Die Errichtung eines eigenen Imperiums gehört zu den Standardaufgaben eines gestandenen Diktators. Gemeinhin sind die Herrschaften Diktatoren jedoch weit weniger gestanden, als sie sich wähnen. Ergo sind die meisten Imperien schon bei Errichtung dem Untergang geweiht.
Ein Weltreich errichten! Ein Imperium! Du meine Güte ... Wir wissen, was Obelix dazu gesagt hätte: "Die spinnen, die Römer". Nur waren ja aber die Römer bei weitem nicht die einzigen, die meinten, möglichst vielen Völkerschaften das Licht ihrer Zivilisation bringen zu müssen. Die ganze Weltgeschichte auf und ab haben größenwahnsinnige Feldherren und machtbesessene Diktatoren ihre Herrschaftsbereiche so lange aufgebläht, bis diese - schier naturgesetzmäßig - wieder in sich zusammenfielen. Nehmen wir als Beispiel Benito Mussolini, den Führer der faschistischen Partei Italiens. Seit er im Oktober 1922 die Macht ergriffen hatte, träumte er davon, das Römische Reich wieder herzustellen,
in seiner alten Größe und in seinem alten Glanz.

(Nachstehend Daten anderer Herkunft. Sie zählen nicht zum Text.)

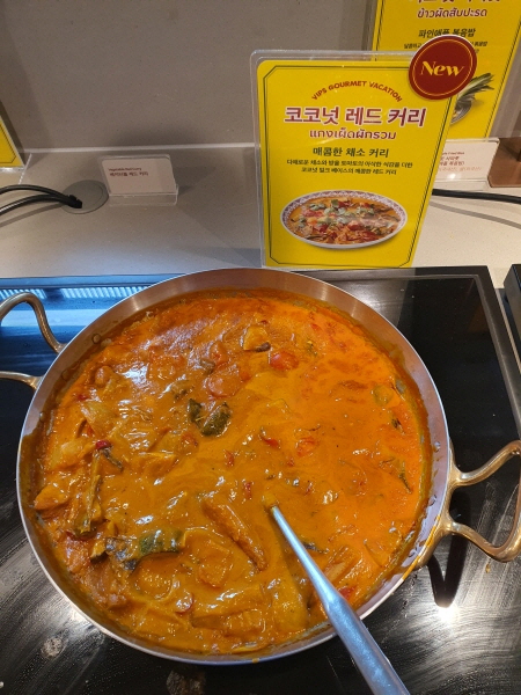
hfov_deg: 53.1
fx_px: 522
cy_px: 348
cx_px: 260
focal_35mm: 26
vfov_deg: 67.3
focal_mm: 4.3
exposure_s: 1/60
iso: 160
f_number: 2.4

Irgendwie verkennend, dass die Römer nie dorthin gekommen waren, ließ er 1935 fast 200.000 italienische Soldaten in Äthiopien einmarschieren. Das war die größte nicht-afrikanische Streitmacht, die jemals auf dem schwarzen Kontinent gekämpft hatte, und sie ging mit äußerster Brutalität vor. Hunderttausende wehrloser Zivilpersonen - Bauern und Viehhirten die meisten - fielen Bombenabwürfen und Senfgasangriffen zum Opfer.
Der Krieg ist zu Ende
Am 9. Mai 1936, sieben Monate nach Beginn der Offensive, konnte sich der Duce auf den Balkon des Palazzo Venezia in Rom stellen und bekanntgeben, dass der Krieg zu Ende sei. Italien herrschte nun über Äthiopien, Eritrea und ausgedehnte Gebiete an der somalischen Küste, ferner über Libyen und Teile der Ägäis. Damit sei, so verkündete Mussolini, das antike Imperium Romanum wiedererrichtet.
Es versteht sich, dass das die Verpflichtung mit sich brachte, die unterworfenen Barbaren zu zivilisieren. Eine gigantische Aufgabe! Um sie zu bewältigen, sollten sechseinhalb Millionen Italiener in Ostafrika angesiedelt werden. Eine faschistische Idealgesellschaft sollte entstehen. Dazu hieß es zunächst einmal: Städte bauen, mit Regierungs- und Verwaltungsgebäuden, mit Schulen, Spitälern, Kirchen, Kinos und ... ja, doch, auch das: mit Unterkünften für die einheimische Bevölkerung. Letztere natürlich außerhalb, ohne direkten Zugang zu den Innenstädten. Schließlich hatte der Duce gesagt, dass man kein Imperium erobere, um sich zu entarten, und dass er kein gemischtes Blut wolle.
Afrika ist im Neubau
Asmara, die jetzige Hauptstadt Eritreas, nahm man sich als erstes vor.
Eine Ansiedlung, in der 45.000 Einheimische lebten, wurde platt gemacht und an ihrer Stelle eine Stadt europäischen Zuschnitts aus dem Boden gestampft, mit Gebäuden im Stil der klassischen Moderne - ein piccola Roma! Che bello!
Das war´s dann aber schon. Der Zweite Weltkrieg durchkreuzte die weiteren hochfliegenden Pläne. 1941 vertrieben die Briten die italienischen Besatzer aus Äthiopien, setzten Haile Selassie wieder als Kaiser ein und machten dem Traum vom Africa Orientale Italiana ein Ende. Was dieser Traum gekostet hat - an Menschenleben, an materiellen Ressourcen - das ist nicht zu ermessen. Genau betrachtet war er von vorn herein zum Scheitern verurteilt - so, wie es die imperialen Träume von Diktatoren grundsätzlich zu sein pflegen.